BRING OUT YOUR FRISSONS!
fris·son/frēˈsôN/
Noun: |
|
Ok, well. Now I know. And knowing's half the battle.
Music break.
Actually, if you don't like piano...
[You know how hard it is to find an English song I like? Damn.]
[Also, I thought it was Kiatsuki. Apparently, it's Kiatzuki]
[Way to go Japanese... >.>]
[When I stream TF2, I'm going to have to find English songs, won't I?]
[Also Kael, did you treat your throat yet? It's killing me.]
[Must. Heal. EVERYTHING.]
[Except myself]
Moving on and back to Jean.
Then he says something silly about "You no longer watch TV, it is TV that watches you (live)"
I think his meaning just degraded.
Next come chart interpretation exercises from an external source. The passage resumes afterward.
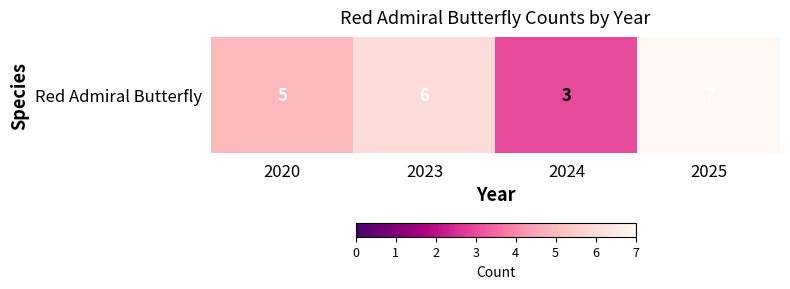

The value at 2020 is 2. True or false?

False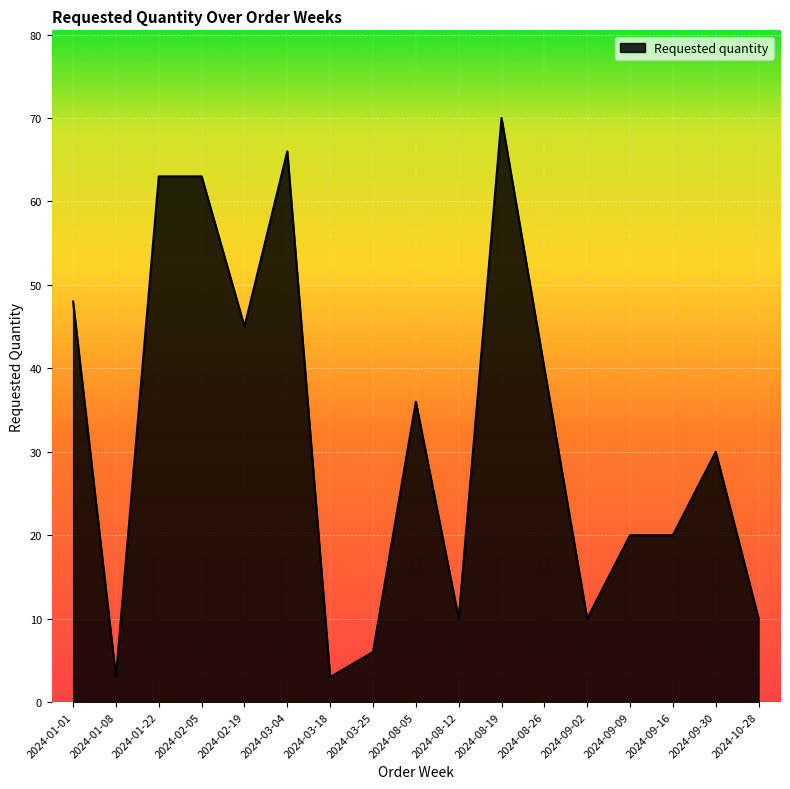

What is the change in value from 2024-01-22 to 2024-08-26?

-23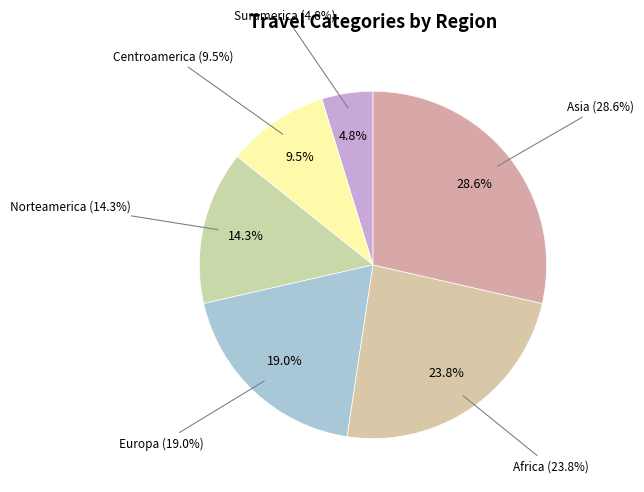

To the nearest percent, what is the difference between the largest and smallest slice percentages?

24%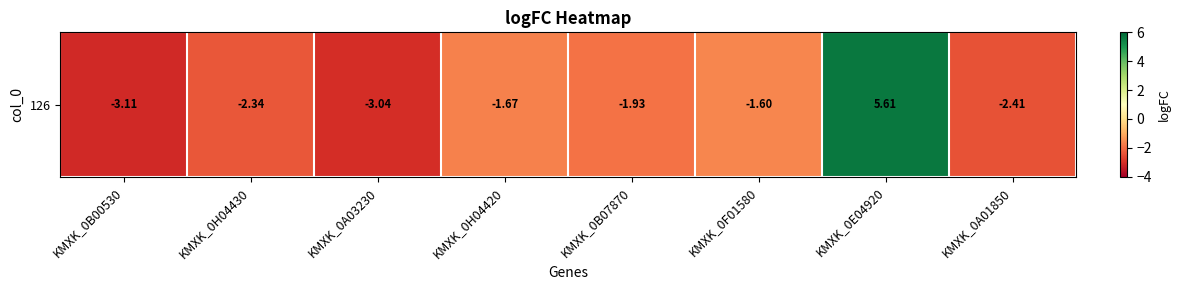

Rank the categories by value from highest to lowest.

KMXK_0E04920, KMXK_0F01580, KMXK_0H04420, KMXK_0B07870, KMXK_0H04430, KMXK_0A01850, KMXK_0A03230, KMXK_0B00530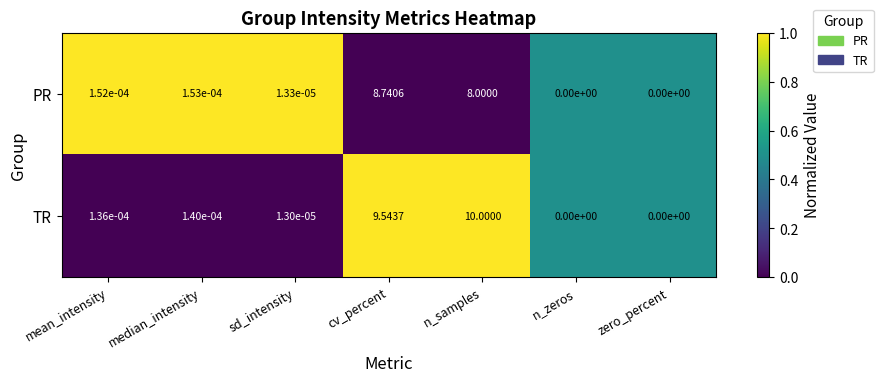

Rank the series by their maximum value, from highest to lowest.

TR, PR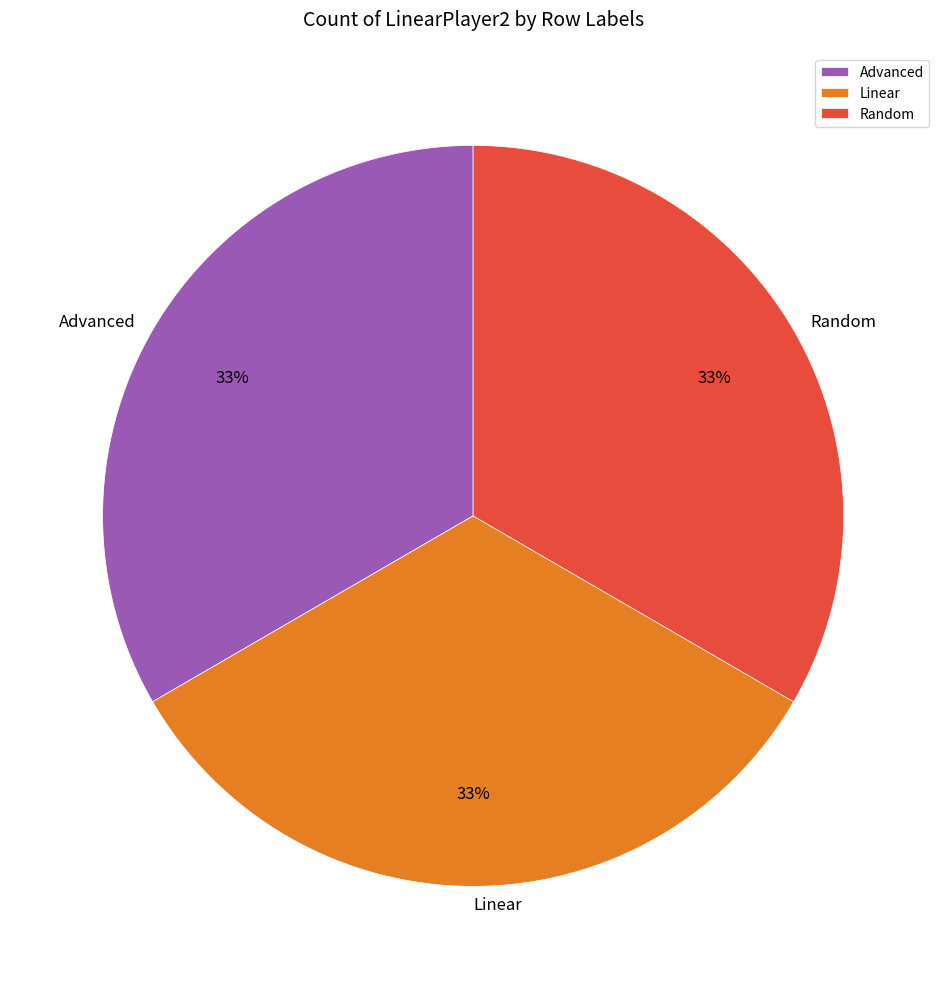

What is the ratio of the value at Random to the value at Linear?

1.0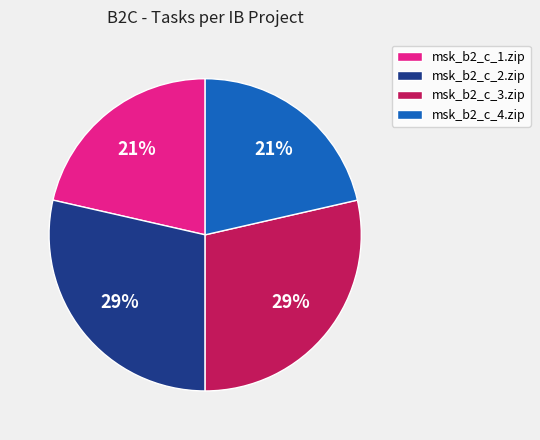

To the nearest percent, what is the average slice percentage?

25%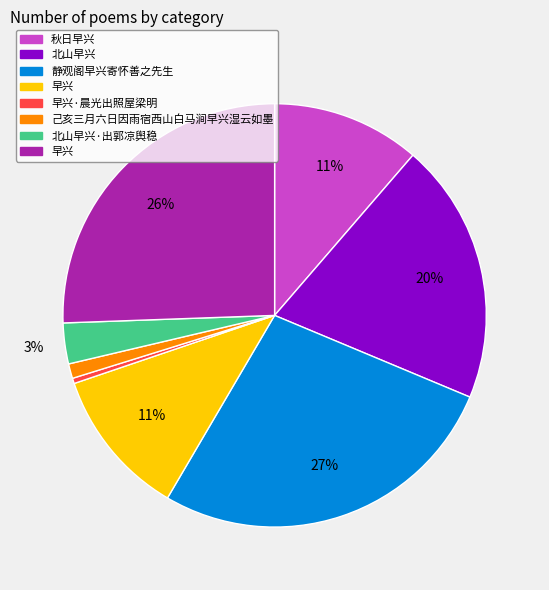

How many slices are in this pie chart?

8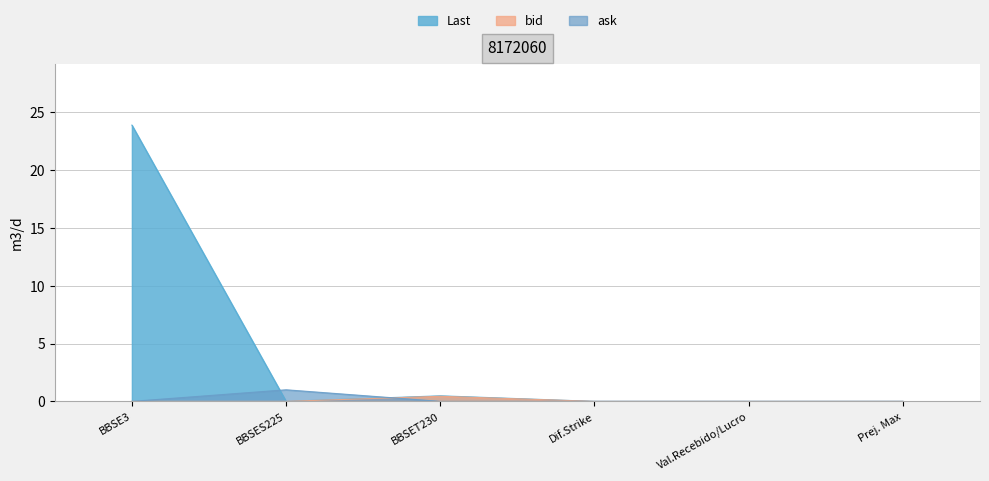

Does the chart have visible grid lines?

Yes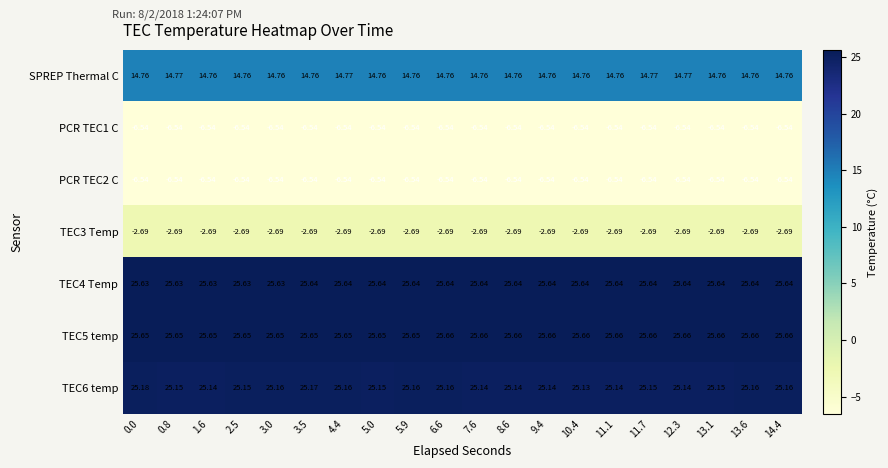

How many categories are shown in the chart?

20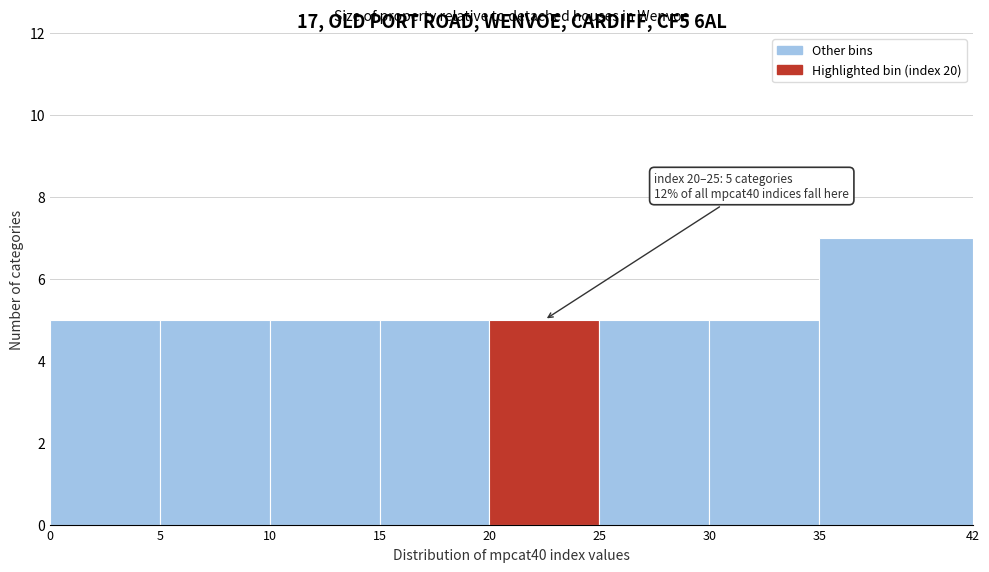

Over which range of the x-axis is the bar tallest?

35 to 42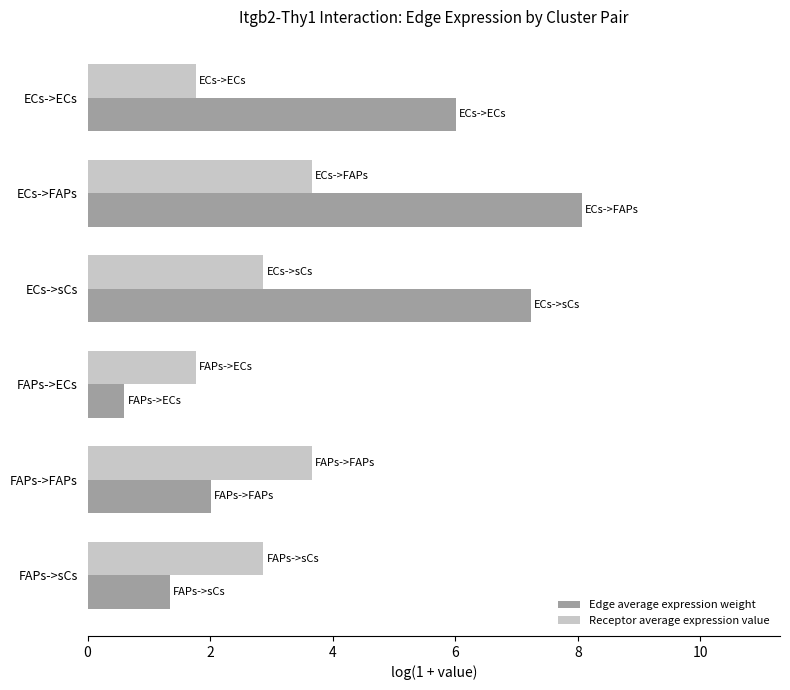

What is the sum of the Edge average expression weight values at ECs->sCs and ECs->ECs?

13.3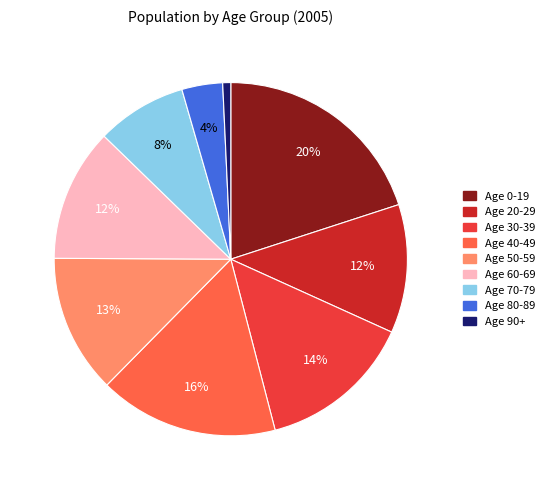

To the nearest percent, what is the combined percentage of Age 0-19 and Age 60-69?

32%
Either that, or I'm not following anymore.
Just smile and nod like it's the Doctor.
I actually don't understand this last bit.
You try:
"We are witnessing the end of the perspectival and panoptic space (which remains a moral hypothesis bound up with all the classical analyses on the "objective" essense of power), and thus to the very abolition of the spectacular."
............
I give up.
(╯°□°)╯︵ ┻━┻
And that was my morning.
What about yours?
Also, something that happened last night:
THE POWER OF THREE.
Renee, Silverdrago-n, watch it!
It is the most beautiful episode ever.
Not in terms of plot, but visuals.
The plot is great up until the 20th minute mark.
I think they ran out of time, they should have made it a double ep :(
Also, I hate the new Amy Pond voiceover. It's quite disgusting, I get it, but...still.
It's a new season, etc, etc. BUT STILL.
Yea, the ending's absolute bullshit.
But the middle and beginning is excellent.
At least the voiceover isn't intrusive until the end.
Ok.
That's it from me for now.
Hoping you guys have had lots of stuff done this holidays!
[PS. Day[V] made me do this post.]
[PPS. If you still don't really get it, say it out loud. I'm sure you do get it though.]
2 comments:
dayj
i'm getting better
i also don't know what you're talking about
i think u shud try listening to new music if you can't find any english songs you like.
http://www.youtube.com/watch?v=pi00ykRg_5c
i recommend this one
kk.
Tbh, it'll probably end up being lyric-less techno/electro/dub/wub/shub/jump/classical/orchestral.